##### Excerto selecionado

Aquilo com que a Europa lidou ou tem lidado nas ultimas décadas, sumiu-se do mapa político grego. A direita moderada limitou-se a resistir, o Pasok ficou reduzido à condição de sem abrigo. Não basta dizer que talvez “merecessem”, nem é fácil arranjar um descodificador: o certo é que não há referências que nos habilitem a saber lidar com isto. Um quadro “novo” feito de algumas coisas desafiantes, outras feias, outras brutais. Um desconhecido indesejado, em suma.
Como detesto fazer de conta e me recuso a pousar um olhar manso sobre o que está assanhado, só posso juntar-me ao coro onde cantam os que estão tão preocupados como eu: o momento é perigoso, sob vários pontos de vista.

##########
##### Registos extraídos

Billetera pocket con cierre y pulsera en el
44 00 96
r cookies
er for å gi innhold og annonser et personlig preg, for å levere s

##########
##### Registos extraídos

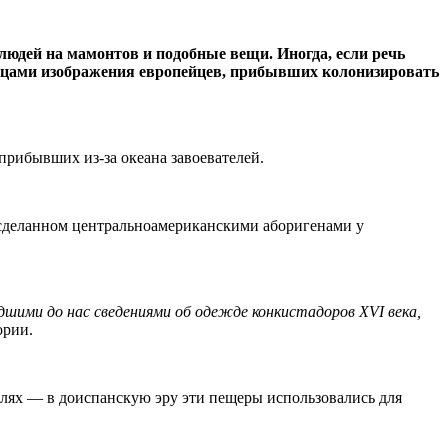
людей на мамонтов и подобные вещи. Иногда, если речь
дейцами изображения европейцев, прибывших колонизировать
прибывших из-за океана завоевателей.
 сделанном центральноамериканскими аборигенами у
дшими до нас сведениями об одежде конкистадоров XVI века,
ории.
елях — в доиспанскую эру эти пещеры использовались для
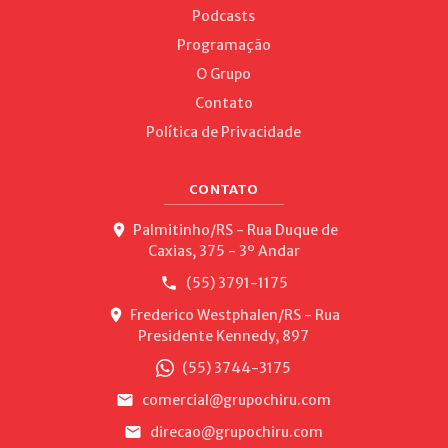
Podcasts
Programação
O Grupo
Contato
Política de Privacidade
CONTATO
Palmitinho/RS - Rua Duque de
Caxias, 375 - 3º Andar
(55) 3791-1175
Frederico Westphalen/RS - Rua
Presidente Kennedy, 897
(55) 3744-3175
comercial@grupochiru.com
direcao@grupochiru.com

##########
##### Registos extraídos

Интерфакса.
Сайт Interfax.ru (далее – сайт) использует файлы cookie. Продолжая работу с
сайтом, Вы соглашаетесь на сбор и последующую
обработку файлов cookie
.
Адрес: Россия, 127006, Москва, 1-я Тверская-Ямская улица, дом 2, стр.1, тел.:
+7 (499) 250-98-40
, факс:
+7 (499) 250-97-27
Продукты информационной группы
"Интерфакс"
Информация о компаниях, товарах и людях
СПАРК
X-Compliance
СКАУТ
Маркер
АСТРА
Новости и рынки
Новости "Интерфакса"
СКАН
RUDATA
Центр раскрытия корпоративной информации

##########

- Questões de estudo
**1.** Copie do texto sobre a política grega o trecho que começa em "Como detesto fazer" e segue até "pontos de vista.".
**2.** Traduza para inglês esta frase do texto sobre a política grega: "A direita moderada limitou-se a resistir, o Pasok ficou reduzido à condição de sem abrigo."
**3.** Retome o texto sobre a política grega a partir do ponto em que termina.

- Respostas
**1.**
Como detesto fazer de conta e me recuso a pousar um olhar manso sobre o que está assanhado, só posso juntar-me ao coro onde cantam os que estão tão preocupados como eu: o momento é perigoso, sob vários pontos de vista.

**2.** The moderate right merely held its ground, and Pasok was reduced to the condition of the homeless.

**3.**
É perigoso na Grécia: que estabilidade, que articulação, que jogo político sério pode resultar de tão estranha e indigesta aliança governamental, olhada – temos de o repetir mil vezes, todos os dias, a toda a hora! – com tanta e tão amorosa complacência? Um casamento sulfúrico consumado num país à beira de todos os abismos – e lembremos que um dos abismos é dentro de pouco tempo a Grécia não dispor de liquidez para que o Estado assuma as suas funções. E outro é a falta de estrutura, raiz, substância, experiência, conhecimento, passado, regras, do Syriza.
É também perigoso na União Europeia pelo trabalho (de renda ou de aço?) que vai exigir nas negociações económicas entre Bruxelas/Berlim/Atenas, tanto mais que o tom usado desde domingo pelo novo ministro grego das Finanças (ainda não lhe decorei o nome, lá chegará), é exclusivamente o preto e o branco: a Grécia ficará com os brancos perdões, os “outros”, quaisquer que sejam, com o pagamento das negras contas.
É perigoso para o euro, claro, e para a sua viabilidade e o seu futuro (como estará a Grécia face á moeda unica daqui seis, oito meses? Mantém-se no clube, está em vias de sair, já saiu?).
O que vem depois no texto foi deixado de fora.